Two miles north of Great Bend. In the heart of the greatest wheat country in America, and in the midst of the harvest-time, Sunday, July 7, 1912.
I am meditating on the ways of Destiny. It seems to me I am here, not altogether by chance. But just why I am here, time must reveal.
Last Friday I had walked the ten miles from Ellinwood to Great Bend by 9 A.M. I went straight to the general delivery, where a package of tracts and two or three weeks' mail awaited me. I read about half through the letter-pile as I sat on a rickety bench in the public square. Some very loud-mouthed negroes were playing horse-shoe obstreperously. I began to wish Flynn had whipped Johnson. I was thinking of getting away from there, when two white men, evidently harvesters, sat down near me and diluted the color scheme.
One man said: "Harvest-wages this week are from two dollars and fifty cents up to four dollars. We are experienced men and worth three dollars and fifty cents." Then a German farmer came and negotiated with them in vain. He wanted to hold them down to three dollars apiece. He had his automobile to take his crew away that morning.
Then a fellow in citified clothes came to me and asked: "Can you follow a reaper and shock?" I said: "_Show me the wheat._" So far as I remember, it is the first time in my life anyone ever hunted me out and _asked_ me to work for him. He put me into his buggy and drove me about two miles north to this place, just the region John Humphrey told me to find, though he did not specify this farm. I was offered $2.50 and keep, as the prophet foretold. The man who drove me out has put his place this year into the hands of a tenant who is my direct boss. I may not be able to last out, but all is well so far. I have made an acceptable hand, keeping up with the reaper by myself, and I feel something especial awaits me. But the reaper breaks down so often I do not know whether I can keep up with it without help when it begins going full-speed.
These people do not attend church like the Mennonites. The tenant wanted me to break the Sabbath and help him in the alfalfa to-day. He suggested that neither he nor I was so narrow-minded or superstitious as to be a "Sunday man." Besides he couldn't work the alfalfa at all without one more hand. I did not tell him so, but I felt I needed all Sunday to catch up on my tiredness. I suspect that my refusal to violate the Sabbath vexed him.

[Items in a dataset]
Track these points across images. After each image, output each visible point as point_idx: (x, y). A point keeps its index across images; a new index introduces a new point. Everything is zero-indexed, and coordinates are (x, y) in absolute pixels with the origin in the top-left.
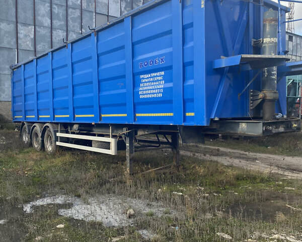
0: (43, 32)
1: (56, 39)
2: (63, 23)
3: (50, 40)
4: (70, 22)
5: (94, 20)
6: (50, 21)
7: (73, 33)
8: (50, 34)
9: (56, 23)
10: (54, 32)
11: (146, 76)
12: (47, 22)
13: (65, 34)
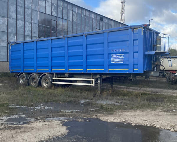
0: (12, 21)
1: (18, 25)
2: (22, 17)
3: (15, 26)
4: (26, 16)
5: (38, 16)
6: (16, 15)
7: (27, 22)
8: (15, 23)
9: (19, 17)
10: (18, 22)
11: (114, 55)
12: (14, 16)
13: (23, 23)
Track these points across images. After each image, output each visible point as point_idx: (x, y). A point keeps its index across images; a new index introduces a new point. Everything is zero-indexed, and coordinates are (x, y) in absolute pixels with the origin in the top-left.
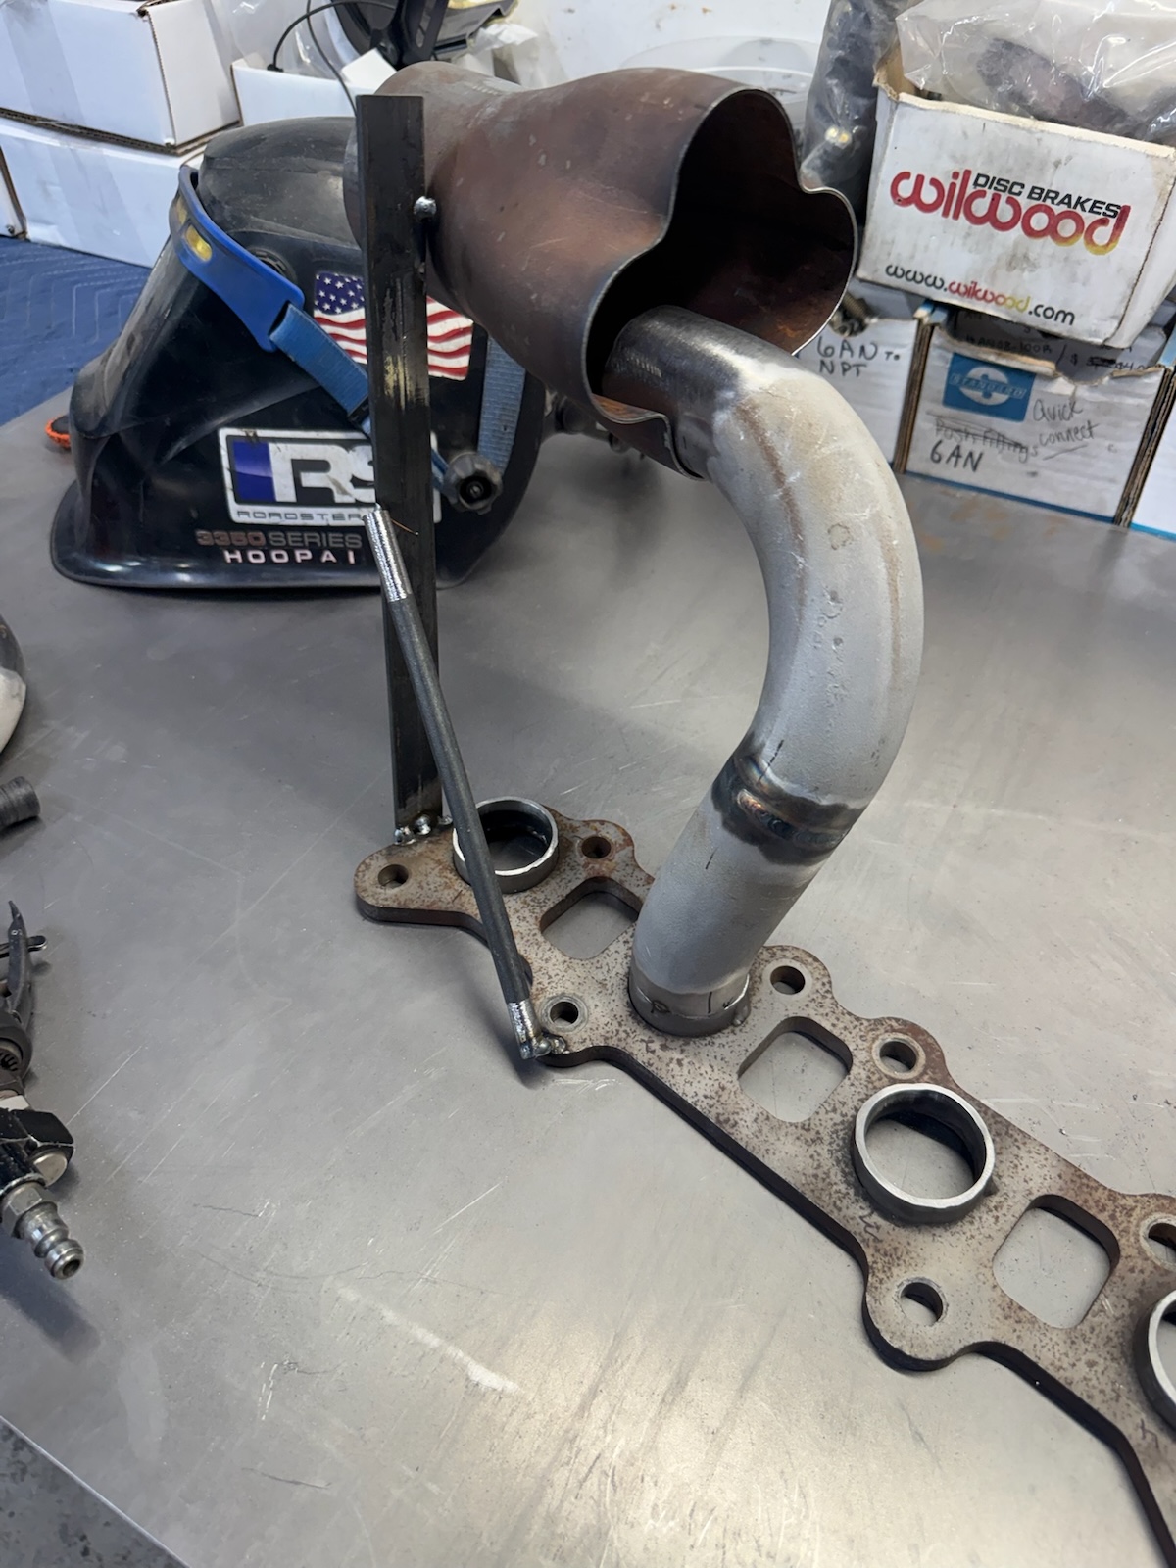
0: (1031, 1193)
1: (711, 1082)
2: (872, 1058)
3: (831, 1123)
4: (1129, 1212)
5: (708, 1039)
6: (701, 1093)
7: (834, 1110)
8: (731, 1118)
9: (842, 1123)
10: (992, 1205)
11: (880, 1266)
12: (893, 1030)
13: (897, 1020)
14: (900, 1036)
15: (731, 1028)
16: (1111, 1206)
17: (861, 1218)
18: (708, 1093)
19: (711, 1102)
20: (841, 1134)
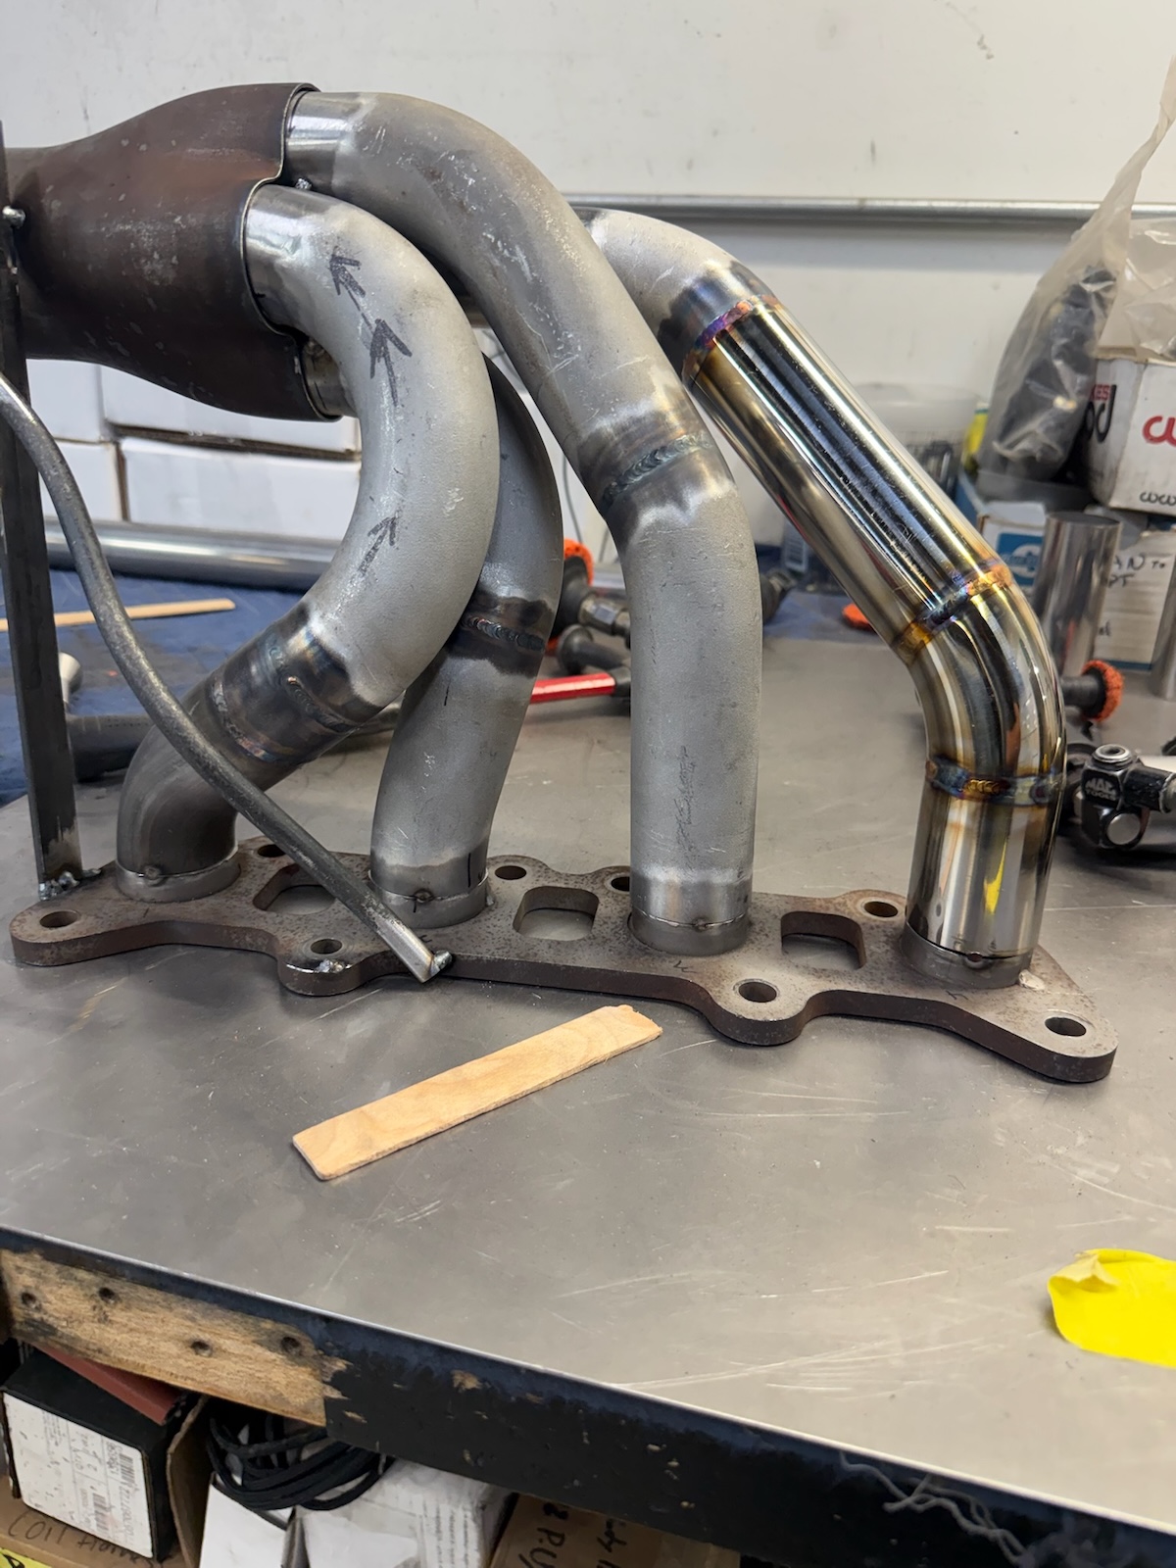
0: (776, 917)
1: (496, 940)
2: (609, 891)
3: (609, 930)
4: (845, 904)
5: (473, 920)
6: (493, 949)
7: (605, 923)
8: (530, 952)
9: (617, 927)
10: (757, 930)
11: (711, 984)
12: (611, 874)
13: (610, 868)
14: (618, 875)
15: (487, 909)
16: (830, 905)
17: (676, 966)
18: (498, 946)
19: (506, 950)
20: (621, 932)
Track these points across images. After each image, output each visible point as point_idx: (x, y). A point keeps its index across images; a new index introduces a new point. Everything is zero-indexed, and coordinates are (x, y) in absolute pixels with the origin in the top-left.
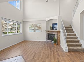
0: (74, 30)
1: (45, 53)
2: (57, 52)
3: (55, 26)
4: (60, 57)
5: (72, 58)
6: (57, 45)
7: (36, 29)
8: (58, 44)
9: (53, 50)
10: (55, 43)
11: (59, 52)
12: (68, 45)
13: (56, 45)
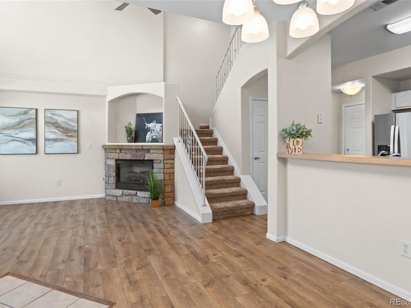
0: (221, 143)
1: (130, 243)
2: (174, 228)
3: (150, 125)
4: (192, 241)
5: (228, 235)
6: (164, 204)
7: (46, 140)
8: (168, 201)
9: (156, 226)
10: (155, 198)
11: (179, 226)
12: (211, 199)
13: (161, 206)
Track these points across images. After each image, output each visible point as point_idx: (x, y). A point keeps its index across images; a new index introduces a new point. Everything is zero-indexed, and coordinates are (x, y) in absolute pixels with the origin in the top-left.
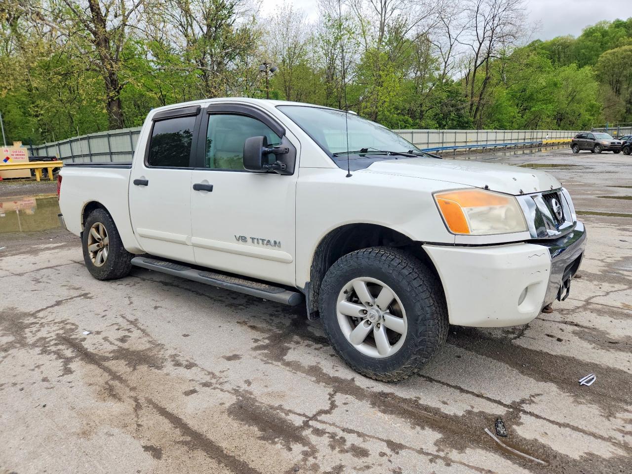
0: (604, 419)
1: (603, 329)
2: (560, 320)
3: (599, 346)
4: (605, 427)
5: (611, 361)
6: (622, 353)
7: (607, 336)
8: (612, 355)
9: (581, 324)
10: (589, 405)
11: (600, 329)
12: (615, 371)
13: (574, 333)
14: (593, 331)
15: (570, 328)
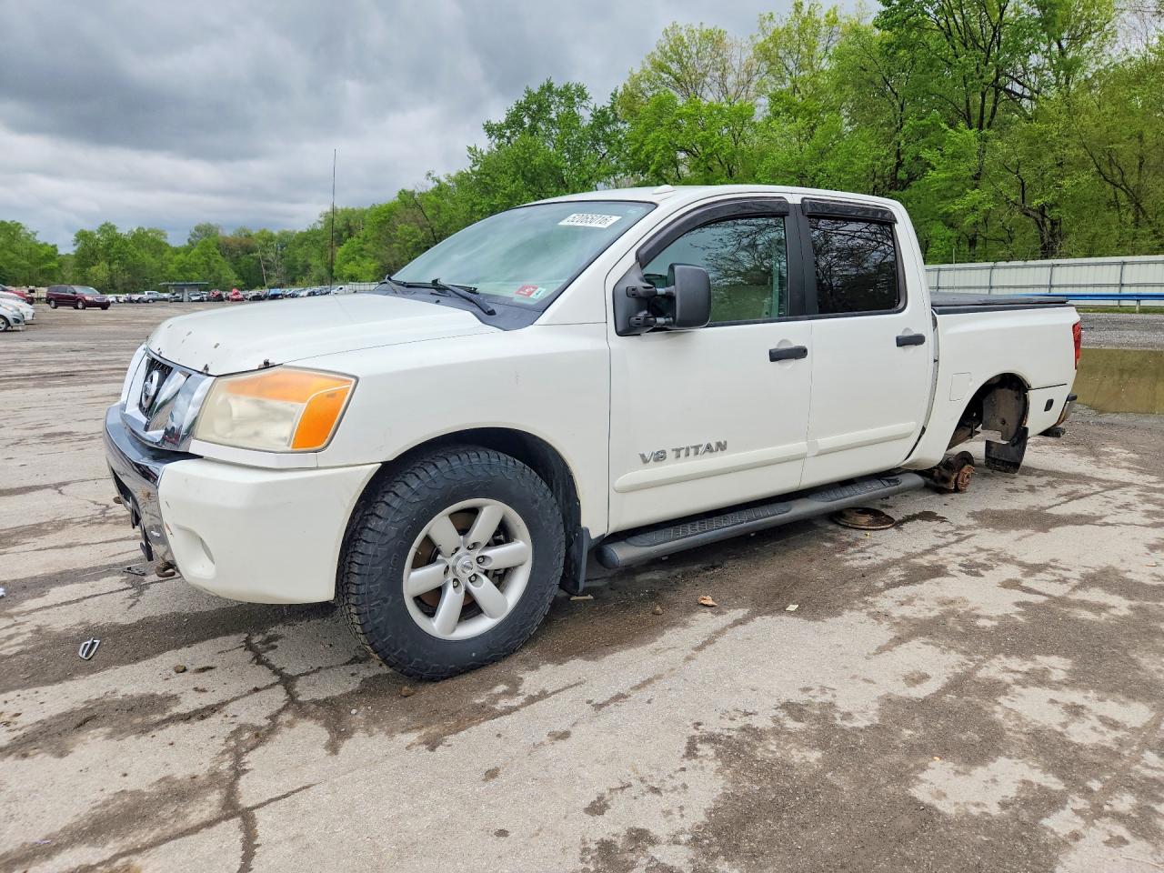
0: (43, 624)
1: (127, 740)
2: (230, 708)
3: (108, 699)
4: (39, 619)
5: (71, 688)
6: (60, 711)
7: (108, 730)
8: (76, 698)
9: (183, 726)
10: (69, 627)
11: (133, 737)
12: (59, 680)
13: (174, 698)
14: (143, 725)
15: (190, 702)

_What to do_
• A. Retype the Great Bend harvest account word for word, beginning at "These people do" and stopping after "Sabbath vexed him.".
• B. In the Great Bend harvest account, what pay is the writer offered for the work?
• C. Continue the Great Bend harvest account from its last sentence.

_Answers to the problems_
• A.
These people do not attend church like the Mennonites. The tenant wanted me to break the Sabbath and help him in the alfalfa to-day. He suggested that neither he nor I was so narrow-minded or superstitious as to be a "Sunday man." Besides he couldn't work the alfalfa at all without one more hand. I did not tell him so, but I felt I needed all Sunday to catch up on my tiredness. I suspect that my refusal to violate the Sabbath vexed him.

• B. $2.50 and keep.

• C.
There has been a terrible row of some kind going on behind the barn all afternoon. Maybe he is working off his vexation. At last the tenant's wife has gone out to "see about that racket." Now she comes in. She tells me they have been trying to break a horse.
The same farm, two miles north of Great Bend, July 8, 1912.
How many times in the counties further back I have asked with fear and misgiving for permission to work in the alfalfa, and have been repulsed when I confessed to the lack of experience! And now this morning I have pitched alfalfa hay with the best of them. We had to go to work early while the dew softened the leaves. It is a kind of clover. Once perfectly dry, the leaves crumble off when the hay is shaken. Then we must quit. The leaves are the nourishing part.
The owner of the place, the citified party who drove me out here the other day and who is generally back in town, was on top of that stack this morning, his collar off, his town shirt and pants somewhat the worse for the exertion. He puffed like a porpoise, for he was putting in place all the hay we men handed up to him. We lifted the alfalfa in a long bundle, using our three forks at one time. We worked like drilled soldiers, then went in to early dinner.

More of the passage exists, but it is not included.